Contraceptives degrade women. From the day in junior high when a woman menstruates for the first time, a woman’s fertility is a huge part of her life. If her constantly changing hormones were not enough, for five to ten days every month she gets powerfully reminded again and again that this body of hers was designed to conceive and bear children. When a woman uses contraceptives, she and her partner are actively rejecting this essential fact about herself. Her ability to become pregnant, one of the greatest blessings of her life, becomes unacceptable and a burden. Because most contraceptives are designed to be used by women, when they fail, and a pregnancy occurs, it is “her fault.” She is expected to “deal with” her mistake, usually by having an abortion. The father of the child, although he is as responsible for this child as the mother, feels free to abandon both of them. After all, since the contraception wasn’t his responsibility, why should he be responsible for the result of the contraceptive failure?

Hormonal contraceptives, besides being abortifacient, have horrific side effects for the women who use them. From high blood pressure to blood clots2, to heart attacks3, to migraine headaches, to menstrual problems after you quit taking the drug, hormonal contraceptives (the pill, Norplant, and Depo-Provera etc) can wreak havoc on a woman’s body. It is no coincidence that the rise in breast cancer followed ten to fifteen years after hormonal contraceptives first became readily available4. It is also no coincidence that many women who have been on the pill for years and now want children, find they are now infertile5. Infertility has become a national epidemic, with couples spending hundreds of thousands of dollars trying desperately to conceive. Unethical doctors continue to become wealthy prescribing contraceptives and then treating the side effects.

Finally, we believe that the use of contraception is wrong, because that is what our Church teaches. Although it has come under serious fire both from within and without, the Roman Catholic Church has never changed its centuries-old teaching that contraception is morally wrong, and that its use is immoral.
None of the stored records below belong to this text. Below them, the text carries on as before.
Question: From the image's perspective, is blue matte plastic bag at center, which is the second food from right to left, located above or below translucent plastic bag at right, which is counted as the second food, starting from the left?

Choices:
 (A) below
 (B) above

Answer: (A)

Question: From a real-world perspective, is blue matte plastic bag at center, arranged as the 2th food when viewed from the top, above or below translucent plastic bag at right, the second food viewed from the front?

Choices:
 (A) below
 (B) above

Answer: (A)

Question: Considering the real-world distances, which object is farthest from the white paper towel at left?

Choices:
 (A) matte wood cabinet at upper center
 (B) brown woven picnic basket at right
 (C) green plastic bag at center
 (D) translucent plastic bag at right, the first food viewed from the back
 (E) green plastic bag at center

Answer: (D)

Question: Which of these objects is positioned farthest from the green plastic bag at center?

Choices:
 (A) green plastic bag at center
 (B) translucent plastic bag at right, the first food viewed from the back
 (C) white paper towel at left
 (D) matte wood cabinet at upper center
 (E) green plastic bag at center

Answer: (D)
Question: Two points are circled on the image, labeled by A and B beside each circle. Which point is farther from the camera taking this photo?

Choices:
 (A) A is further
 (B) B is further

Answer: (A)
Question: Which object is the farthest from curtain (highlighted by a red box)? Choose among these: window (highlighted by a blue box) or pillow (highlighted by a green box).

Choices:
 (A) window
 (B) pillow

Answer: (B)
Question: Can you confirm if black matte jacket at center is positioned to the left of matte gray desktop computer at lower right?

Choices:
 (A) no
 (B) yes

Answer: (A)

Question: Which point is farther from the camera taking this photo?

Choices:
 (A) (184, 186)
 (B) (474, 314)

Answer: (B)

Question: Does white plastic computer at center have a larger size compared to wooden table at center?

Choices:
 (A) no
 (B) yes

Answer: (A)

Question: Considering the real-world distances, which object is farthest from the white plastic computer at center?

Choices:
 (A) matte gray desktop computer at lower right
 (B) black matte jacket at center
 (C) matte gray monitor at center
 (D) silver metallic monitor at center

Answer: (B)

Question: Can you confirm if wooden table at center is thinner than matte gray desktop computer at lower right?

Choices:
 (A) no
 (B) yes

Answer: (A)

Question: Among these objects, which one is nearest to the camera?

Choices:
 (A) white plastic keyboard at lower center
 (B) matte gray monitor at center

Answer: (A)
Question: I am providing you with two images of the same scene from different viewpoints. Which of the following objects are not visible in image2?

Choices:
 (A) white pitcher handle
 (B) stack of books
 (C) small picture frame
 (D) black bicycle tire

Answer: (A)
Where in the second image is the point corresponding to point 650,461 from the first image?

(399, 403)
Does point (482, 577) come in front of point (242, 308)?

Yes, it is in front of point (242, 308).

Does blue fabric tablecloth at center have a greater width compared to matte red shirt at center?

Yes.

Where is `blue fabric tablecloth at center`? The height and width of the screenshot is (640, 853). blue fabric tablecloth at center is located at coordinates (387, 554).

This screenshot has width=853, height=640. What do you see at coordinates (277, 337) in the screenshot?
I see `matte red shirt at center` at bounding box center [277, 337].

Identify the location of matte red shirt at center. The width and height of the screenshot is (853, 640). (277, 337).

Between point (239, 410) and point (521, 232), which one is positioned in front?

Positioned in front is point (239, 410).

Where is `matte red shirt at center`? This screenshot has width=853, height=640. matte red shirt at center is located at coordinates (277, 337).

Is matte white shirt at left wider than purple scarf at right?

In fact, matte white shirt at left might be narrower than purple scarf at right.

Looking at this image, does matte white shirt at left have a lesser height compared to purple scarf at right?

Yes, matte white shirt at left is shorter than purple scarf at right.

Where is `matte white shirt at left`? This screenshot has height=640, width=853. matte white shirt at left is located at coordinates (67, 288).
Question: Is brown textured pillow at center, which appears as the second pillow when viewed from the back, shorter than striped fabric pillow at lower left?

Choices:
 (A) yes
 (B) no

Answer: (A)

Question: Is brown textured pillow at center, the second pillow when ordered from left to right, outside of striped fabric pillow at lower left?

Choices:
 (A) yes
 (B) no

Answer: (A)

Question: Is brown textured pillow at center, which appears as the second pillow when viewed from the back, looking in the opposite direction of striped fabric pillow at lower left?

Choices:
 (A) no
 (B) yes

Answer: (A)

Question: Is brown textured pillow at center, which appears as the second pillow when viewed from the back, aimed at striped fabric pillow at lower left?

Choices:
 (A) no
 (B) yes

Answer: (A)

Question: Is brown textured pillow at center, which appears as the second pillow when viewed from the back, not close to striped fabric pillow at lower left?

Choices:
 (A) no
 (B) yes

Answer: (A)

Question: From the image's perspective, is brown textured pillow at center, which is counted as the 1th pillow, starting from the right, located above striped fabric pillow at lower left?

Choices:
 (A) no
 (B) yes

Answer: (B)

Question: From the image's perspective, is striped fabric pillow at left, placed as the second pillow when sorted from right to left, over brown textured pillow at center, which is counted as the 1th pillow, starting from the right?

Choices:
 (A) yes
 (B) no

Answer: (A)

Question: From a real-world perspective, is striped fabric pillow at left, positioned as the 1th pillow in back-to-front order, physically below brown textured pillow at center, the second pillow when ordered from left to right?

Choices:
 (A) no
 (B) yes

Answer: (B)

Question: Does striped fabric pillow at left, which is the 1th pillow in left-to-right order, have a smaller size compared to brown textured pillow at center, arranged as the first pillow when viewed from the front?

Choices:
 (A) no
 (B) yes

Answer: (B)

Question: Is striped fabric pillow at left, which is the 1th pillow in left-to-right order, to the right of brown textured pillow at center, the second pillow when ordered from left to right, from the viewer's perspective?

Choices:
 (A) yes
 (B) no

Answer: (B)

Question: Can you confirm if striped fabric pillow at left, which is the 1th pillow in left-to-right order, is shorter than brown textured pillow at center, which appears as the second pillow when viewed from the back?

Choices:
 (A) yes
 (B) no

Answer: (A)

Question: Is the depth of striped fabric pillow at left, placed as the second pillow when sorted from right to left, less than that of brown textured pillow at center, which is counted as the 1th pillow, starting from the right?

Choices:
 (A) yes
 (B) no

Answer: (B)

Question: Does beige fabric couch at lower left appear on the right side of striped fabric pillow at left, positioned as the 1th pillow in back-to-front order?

Many Catholics have been deceived into believing that the Catholic Church has changed its teaching, or that it doesn’t matter anymore. The truth is that the Church cannot change the Creator’s design. What is intrinsically immoral will always remain so. We challenge all believers to find out the truth, examine their own consciences, and live up to the standard that our Church has set for us. It’s never too late to make a change.

1Grant MD, Ellen Sexual Chemistry: Understanding Our Hormones, The Pill, and HRT. Mandarin Paperbacks, London, 1994.

2Demulen (1993). Physicians Desk Reference, 2254

3Thorogood M, Mann J, Murphy M, Vessey M (1991). Is oral contraceptive use still associated with an increased riskof fatal myocardial infarcation? Report of a case control study. Br J Ob Gyn 98, 1245-1253

4‘RCGP Breast Cancer and oral contraceptives: Findings in Royal College of General Practitioners’ study.’ BMJ 1981; 282:2089-93.

5Rowland, R. Living Laboratories. Lime Tree, London 1992.